Temporal masking
deterministic probabilistic
The computation of many metrics are based on a time step by time step
evaluation before a temporal summary statistic is calculated across study
period. If metrics are required for several sub-periods in a given study
period, and these sub-periods happen to overlap, computing these metrics on
each sub-period separately could result in computing the same time step by
time step computation several times. To avoid these redundant computations,
evalhyd
offers a temporal masking functionality where a mask is applied
on the given study period to generate temporal subsets (i.e. sub-periods).
This way, the time step by time step computations are performed once,
before the temporal summary statistic is performed for each sub-period
including the relevant time steps.
A temporal mask consists in a vector of boolean values of the same length
as the study period where True
(or 1
) values indicate time steps to
include in the temporal subset, and False
(or 0
) values indicate time
steps to exclude in the temporal subset.
To illustrate, let’s look at the simple dataset provided below.
time index 0 1 2 3 4 5
observations 351 367 377 378 330 324
predictions 312 335 358 342 327 327
mask True True False True False True
In this example, the mask provided will result in only considering the time
steps at indices 0
, 1
, 3
, and 5
in the observations and in the
predictions for the computation of the desired metrics.

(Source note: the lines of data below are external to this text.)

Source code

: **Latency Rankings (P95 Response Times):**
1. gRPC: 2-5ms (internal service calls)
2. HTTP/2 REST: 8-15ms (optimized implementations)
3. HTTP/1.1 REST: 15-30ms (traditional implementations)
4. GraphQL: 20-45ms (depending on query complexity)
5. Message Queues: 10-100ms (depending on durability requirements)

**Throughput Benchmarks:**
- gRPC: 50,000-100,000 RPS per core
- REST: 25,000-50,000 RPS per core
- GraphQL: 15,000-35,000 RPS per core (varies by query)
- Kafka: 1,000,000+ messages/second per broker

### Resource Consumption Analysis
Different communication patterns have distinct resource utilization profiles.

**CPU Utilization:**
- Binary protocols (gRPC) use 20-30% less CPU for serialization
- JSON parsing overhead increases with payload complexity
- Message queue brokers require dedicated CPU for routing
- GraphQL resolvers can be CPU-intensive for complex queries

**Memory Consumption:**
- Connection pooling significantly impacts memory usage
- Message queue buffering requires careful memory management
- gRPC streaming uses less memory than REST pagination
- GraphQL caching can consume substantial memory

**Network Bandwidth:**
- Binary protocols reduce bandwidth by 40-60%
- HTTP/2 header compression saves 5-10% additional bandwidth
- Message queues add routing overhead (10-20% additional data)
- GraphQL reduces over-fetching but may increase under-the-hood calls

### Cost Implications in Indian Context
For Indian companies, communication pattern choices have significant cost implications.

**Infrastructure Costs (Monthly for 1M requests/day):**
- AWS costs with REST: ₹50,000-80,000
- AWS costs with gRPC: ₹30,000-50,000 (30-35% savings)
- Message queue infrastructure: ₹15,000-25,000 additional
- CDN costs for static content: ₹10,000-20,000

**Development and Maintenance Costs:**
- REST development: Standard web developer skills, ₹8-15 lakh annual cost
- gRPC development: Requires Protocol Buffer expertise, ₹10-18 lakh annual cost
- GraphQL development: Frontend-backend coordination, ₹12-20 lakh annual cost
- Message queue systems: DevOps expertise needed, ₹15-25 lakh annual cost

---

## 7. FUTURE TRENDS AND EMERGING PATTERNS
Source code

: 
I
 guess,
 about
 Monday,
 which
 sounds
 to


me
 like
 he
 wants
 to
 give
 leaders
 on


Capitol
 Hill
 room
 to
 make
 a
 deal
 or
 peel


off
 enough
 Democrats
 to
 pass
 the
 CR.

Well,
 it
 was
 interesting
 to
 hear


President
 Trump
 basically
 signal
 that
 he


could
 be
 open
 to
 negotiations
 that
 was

As a result, the two following calls to evalhyd
yield the same result:
>>> import evalhyd
>>> import numpy as np
>>> (
... evalhyd.evald(
... q_obs=np.array([351, 367, 377, 378, 330, 324]),
... q_prd=np.array([312, 335, 358, 342, 327, 327]),
... metrics=["NSE"],
... t_msk=np.array([[[True, True, False, True, False, True]]])
... )
... == evalhyd.evald(
... q_obs=np.array([351, 367, 378, 324]),
... q_prd=np.array([312, 335, 342, 327]),
... metrics=["NSE"]
... )
... )
True
> all(
+ evalhyd::evald(
+ q_obs = c(351, 367, 377, 378, 330, 324),
+ q_prd = c(312, 335, 358, 342, 327, 327),
+ metrics = c("NSE"),
+ t_msk = array(c(TRUE, TRUE, FALSE, TRUE, FALSE, TRUE), dim = c(1, 1, 6))
+ )[[1]]
+ == evalhyd::evald(
+ q_obs = c(351, 367, 378, 324),
+ q_prd = c(312, 335, 342, 327),
+ metrics = c("NSE")
+ )[[1]]
+ )
[1] TRUE
Tip
If temporal masks cannot be easily generated by the user, conditional masking may be an easier alternative.